-- Available records --
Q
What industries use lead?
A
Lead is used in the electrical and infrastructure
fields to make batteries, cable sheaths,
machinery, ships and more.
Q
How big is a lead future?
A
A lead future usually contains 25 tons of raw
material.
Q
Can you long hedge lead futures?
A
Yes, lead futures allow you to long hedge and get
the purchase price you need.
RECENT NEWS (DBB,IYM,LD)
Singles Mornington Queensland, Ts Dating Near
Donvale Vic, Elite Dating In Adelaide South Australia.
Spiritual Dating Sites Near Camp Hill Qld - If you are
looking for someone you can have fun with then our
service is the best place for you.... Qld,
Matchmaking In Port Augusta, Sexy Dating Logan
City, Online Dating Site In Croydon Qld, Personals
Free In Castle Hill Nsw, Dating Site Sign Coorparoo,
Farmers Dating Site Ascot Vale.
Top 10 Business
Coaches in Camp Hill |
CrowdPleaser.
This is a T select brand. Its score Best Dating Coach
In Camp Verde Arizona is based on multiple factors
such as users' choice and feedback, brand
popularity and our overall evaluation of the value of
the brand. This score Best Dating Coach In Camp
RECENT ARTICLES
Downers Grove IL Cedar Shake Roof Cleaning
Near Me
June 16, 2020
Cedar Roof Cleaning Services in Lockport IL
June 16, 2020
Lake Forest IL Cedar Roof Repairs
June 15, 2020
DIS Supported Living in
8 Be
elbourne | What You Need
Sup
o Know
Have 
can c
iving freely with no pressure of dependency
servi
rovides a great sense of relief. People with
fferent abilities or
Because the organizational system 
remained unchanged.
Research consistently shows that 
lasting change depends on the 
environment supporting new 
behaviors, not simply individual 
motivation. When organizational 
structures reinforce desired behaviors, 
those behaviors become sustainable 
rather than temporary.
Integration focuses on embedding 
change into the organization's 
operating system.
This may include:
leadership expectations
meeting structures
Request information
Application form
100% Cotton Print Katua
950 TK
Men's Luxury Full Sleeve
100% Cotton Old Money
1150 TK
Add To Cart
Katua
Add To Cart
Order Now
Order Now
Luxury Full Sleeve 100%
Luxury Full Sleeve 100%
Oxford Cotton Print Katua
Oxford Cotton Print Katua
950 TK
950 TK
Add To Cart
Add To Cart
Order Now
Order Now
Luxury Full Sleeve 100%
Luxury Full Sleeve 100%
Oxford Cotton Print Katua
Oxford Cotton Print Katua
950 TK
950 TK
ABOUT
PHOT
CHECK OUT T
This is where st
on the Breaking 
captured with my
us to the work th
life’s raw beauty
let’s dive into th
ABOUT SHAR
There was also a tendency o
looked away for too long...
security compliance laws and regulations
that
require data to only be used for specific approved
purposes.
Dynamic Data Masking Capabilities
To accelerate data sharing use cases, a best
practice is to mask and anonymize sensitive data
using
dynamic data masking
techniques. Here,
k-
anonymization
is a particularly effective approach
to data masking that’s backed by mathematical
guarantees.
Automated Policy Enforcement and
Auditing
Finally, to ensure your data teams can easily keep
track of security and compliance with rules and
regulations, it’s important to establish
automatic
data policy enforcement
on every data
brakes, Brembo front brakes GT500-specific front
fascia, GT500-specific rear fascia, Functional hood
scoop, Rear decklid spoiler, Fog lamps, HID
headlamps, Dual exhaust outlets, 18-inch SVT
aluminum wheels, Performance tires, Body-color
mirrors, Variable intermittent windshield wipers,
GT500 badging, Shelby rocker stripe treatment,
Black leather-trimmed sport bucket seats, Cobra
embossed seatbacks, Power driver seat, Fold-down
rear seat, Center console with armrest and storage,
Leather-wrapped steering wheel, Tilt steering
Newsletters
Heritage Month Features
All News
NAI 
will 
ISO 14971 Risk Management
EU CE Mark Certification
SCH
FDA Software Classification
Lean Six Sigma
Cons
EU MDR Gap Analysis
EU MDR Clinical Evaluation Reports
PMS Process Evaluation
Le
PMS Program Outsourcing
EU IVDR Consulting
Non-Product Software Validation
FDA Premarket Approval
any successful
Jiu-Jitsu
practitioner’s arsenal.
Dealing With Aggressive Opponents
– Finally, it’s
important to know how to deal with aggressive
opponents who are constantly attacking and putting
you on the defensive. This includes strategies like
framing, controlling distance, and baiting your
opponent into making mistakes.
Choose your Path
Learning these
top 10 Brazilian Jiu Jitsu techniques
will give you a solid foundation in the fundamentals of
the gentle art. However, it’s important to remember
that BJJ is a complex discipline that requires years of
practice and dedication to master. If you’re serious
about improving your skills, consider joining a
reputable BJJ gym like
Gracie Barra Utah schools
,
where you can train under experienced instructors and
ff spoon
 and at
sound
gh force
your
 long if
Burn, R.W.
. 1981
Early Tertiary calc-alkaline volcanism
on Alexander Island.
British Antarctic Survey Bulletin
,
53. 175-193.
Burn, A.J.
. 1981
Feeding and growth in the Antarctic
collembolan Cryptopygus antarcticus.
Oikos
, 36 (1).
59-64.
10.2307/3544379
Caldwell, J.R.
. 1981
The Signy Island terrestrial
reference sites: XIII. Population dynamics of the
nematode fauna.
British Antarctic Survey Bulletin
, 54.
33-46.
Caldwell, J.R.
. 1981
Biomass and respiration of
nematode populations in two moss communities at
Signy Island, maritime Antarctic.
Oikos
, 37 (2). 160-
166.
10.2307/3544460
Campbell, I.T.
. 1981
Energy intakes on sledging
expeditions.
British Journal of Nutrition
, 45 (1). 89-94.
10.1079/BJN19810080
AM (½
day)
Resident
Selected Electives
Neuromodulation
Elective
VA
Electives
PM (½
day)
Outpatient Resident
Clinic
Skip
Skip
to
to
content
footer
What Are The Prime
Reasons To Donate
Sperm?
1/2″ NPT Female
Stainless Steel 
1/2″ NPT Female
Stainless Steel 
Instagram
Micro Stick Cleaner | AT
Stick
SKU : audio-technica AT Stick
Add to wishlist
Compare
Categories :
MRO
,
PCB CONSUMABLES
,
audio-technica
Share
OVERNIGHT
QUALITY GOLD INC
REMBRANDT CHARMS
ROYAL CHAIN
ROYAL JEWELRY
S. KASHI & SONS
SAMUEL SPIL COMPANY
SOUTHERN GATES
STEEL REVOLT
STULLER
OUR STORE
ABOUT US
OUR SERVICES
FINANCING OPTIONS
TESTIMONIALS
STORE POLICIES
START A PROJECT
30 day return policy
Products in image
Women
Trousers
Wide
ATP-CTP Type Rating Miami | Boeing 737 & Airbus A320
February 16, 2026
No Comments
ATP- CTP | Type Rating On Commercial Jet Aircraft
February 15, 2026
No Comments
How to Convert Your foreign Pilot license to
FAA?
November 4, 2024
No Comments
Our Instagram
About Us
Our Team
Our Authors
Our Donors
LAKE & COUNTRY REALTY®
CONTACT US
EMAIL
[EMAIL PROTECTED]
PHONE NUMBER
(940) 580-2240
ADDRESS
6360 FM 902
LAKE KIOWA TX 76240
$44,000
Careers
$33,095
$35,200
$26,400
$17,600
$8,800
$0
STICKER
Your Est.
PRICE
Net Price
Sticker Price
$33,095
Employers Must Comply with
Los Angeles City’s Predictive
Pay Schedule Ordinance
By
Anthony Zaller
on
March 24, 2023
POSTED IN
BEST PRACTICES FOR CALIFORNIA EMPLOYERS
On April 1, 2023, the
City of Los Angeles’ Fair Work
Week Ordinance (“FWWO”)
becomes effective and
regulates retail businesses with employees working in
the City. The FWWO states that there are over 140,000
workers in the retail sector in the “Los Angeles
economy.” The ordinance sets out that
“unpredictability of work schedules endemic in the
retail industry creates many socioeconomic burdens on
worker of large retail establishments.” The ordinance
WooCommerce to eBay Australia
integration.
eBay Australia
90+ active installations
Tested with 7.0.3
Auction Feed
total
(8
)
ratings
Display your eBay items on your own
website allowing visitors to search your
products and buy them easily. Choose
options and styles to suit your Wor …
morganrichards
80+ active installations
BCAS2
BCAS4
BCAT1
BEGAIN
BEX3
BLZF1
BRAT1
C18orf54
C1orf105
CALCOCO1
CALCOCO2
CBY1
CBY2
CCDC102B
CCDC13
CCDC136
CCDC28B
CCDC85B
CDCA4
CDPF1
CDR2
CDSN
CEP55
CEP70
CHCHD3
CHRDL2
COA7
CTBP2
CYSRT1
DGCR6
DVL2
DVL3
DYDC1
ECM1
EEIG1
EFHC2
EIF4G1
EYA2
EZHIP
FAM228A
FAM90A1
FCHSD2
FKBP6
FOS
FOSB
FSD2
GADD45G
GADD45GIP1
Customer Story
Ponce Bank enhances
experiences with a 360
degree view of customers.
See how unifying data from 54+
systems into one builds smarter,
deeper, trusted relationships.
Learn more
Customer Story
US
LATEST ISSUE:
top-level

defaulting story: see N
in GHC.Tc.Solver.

-- Task statement --
Render the rows from the first line through the line containing "fferent abilities or", inclusive, as a JSON list of strings with one string per line and blank lines omitted.

-- Finished task --
[
  "Q",
  "What industries use lead?",
  "A",
  "Lead is used in the electrical and infrastructure",
  "fields to make batteries, cable sheaths,",
  "machinery, ships and more.",
  "Q",
  "How big is a lead future?",
  "A",
  "A lead future usually contains 25 tons of raw",
  "material.",
  "Q",
  "Can you long hedge lead futures?",
  "A",
  "Yes, lead futures allow you to long hedge and get",
  "the purchase price you need.",
  "RECENT NEWS (DBB,IYM,LD)",
  "Singles Mornington Queensland, Ts Dating Near",
  "Donvale Vic, Elite Dating In Adelaide South Australia.",
  "Spiritual Dating Sites Near Camp Hill Qld - If you are",
  "looking for someone you can have fun with then our",
  "service is the best place for you.... Qld,",
  "Matchmaking In Port Augusta, Sexy Dating Logan",
  "City, Online Dating Site In Croydon Qld, Personals",
  "Free In Castle Hill Nsw, Dating Site Sign Coorparoo,",
  "Farmers Dating Site Ascot Vale.",
  "Top 10 Business",
  "Coaches in Camp Hill |",
  "CrowdPleaser.",
  "This is a T select brand. Its score Best Dating Coach",
  "In Camp Verde Arizona is based on multiple factors",
  "such as users' choice and feedback, brand",
  "popularity and our overall evaluation of the value of",
  "the brand. This score Best Dating Coach In Camp",
  "RECENT ARTICLES",
  "Downers Grove IL Cedar Shake Roof Cleaning",
  "Near Me",
  "June 16, 2020",
  "Cedar Roof Cleaning Services in Lockport IL",
  "June 16, 2020",
  "Lake Forest IL Cedar Roof Repairs",
  "June 15, 2020",
  "DIS Supported Living in",
  "8 Be",
  "elbourne | What You Need",
  "Sup",
  "o Know",
  "Have ",
  "can c",
  "iving freely with no pressure of dependency",
  "servi",
  "rovides a great sense of relief. People with",
  "fferent abilities or"
]